Produce a verbatim transcription of the records below, beginning at the line containing "right front paw: (321, 323)" and ending at the final line; include only those lines.

* [Source records]
↓

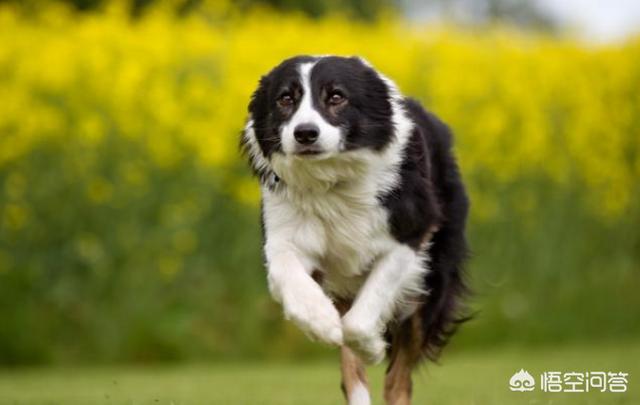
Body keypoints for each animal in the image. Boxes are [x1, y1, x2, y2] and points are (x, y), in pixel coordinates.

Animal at [240, 55, 470, 402]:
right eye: (285, 99)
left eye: (337, 97)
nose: (305, 133)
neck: (331, 182)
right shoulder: (285, 234)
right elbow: (289, 276)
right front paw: (321, 323)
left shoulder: (410, 236)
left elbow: (360, 320)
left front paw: (373, 347)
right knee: (353, 373)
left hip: (433, 278)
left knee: (399, 379)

↑

* [Solution for this exercise]
right front paw: (321, 323)
left shoulder: (410, 236)
left elbow: (360, 320)
left front paw: (373, 347)
right knee: (353, 373)
left hip: (433, 278)
left knee: (399, 379)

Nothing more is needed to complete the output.